ARBEITSANWEISUNG =
Tippe aus dem Forumsthread über Soundeffekte den Abschnitt wortgetreu ab, der mit „## Gewürzwiesel (17.“ beginnt und bis einschließlich „(18. November 2008)“ reicht.

# Suche: Audio SFX Samples für Webmaster oder Animatoren!



## Profundi (17. November 2008)

Hallo, ich bin neu auf dem Web-Designer Gebiet und suche deswegen...

...Audio SFX Samples (z.B. WeltRaumEffecte, Metall-Effekte, Elektronik-Sounds etc...) die ich leicht zusammen kombinieren kann ohne grosses rumwerkeln an der Datei selbst! Direkt entweder per Drag&Drop in ein Audio-Schnitt Programm z.B. Magix Music Maker oder Cubase...

Wenn das Produkt auch eine eigene Programmfläche hat wäre das mir sogar lieber!

Je nach dem was es so gibt 

Ich danke im Voraus!
Profundi


----------



## Gewürzwiesel (17. November 2008)

Ich denke mal, dass das Thema eher in den Audio Bereich passt 
http://www.videocopilot.net/products/dsfx/


----------



## Maik (18. November 2008)

Hi,

und was haben "Audio SFX Samples" mit der Auszeichnungssprache HTML zu tun? 

Der Thread geht dann mal auf die Reise in die Audio-Ecke 

mfg Maik


----------

GEGEBENE DATEN =
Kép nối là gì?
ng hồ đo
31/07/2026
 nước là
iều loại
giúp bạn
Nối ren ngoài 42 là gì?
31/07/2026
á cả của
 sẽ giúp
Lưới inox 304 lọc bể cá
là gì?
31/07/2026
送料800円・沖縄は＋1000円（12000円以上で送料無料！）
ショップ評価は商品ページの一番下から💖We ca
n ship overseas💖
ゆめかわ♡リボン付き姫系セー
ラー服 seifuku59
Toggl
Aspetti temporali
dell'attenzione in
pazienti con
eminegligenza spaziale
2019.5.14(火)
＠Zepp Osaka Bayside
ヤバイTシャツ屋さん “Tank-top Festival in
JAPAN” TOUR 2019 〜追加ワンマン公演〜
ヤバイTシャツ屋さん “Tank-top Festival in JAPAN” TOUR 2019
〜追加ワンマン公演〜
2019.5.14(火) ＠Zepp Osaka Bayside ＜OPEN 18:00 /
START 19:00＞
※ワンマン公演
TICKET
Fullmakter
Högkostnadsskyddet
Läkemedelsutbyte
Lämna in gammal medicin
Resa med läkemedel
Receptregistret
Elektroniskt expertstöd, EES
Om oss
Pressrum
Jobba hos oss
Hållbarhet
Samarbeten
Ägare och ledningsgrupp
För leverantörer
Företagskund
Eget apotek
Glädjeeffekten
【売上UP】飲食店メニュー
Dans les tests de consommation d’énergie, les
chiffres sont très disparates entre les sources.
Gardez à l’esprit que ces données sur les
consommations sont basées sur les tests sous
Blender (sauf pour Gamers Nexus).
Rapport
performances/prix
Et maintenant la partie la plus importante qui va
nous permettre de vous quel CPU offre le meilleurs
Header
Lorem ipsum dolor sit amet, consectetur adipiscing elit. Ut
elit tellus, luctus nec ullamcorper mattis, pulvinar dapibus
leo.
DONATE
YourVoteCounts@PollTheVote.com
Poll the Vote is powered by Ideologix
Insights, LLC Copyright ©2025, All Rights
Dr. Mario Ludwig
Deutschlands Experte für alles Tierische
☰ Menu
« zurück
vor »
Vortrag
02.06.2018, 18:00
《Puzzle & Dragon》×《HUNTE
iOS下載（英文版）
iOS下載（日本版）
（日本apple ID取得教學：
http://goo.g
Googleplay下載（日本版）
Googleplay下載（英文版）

ERGEBNIS =
## Gewürzwiesel (17. November 2008)

Ich denke mal, dass das Thema eher in den Audio Bereich passt 
http://www.videocopilot.net/products/dsfx/


----------



## Maik (18. November 2008)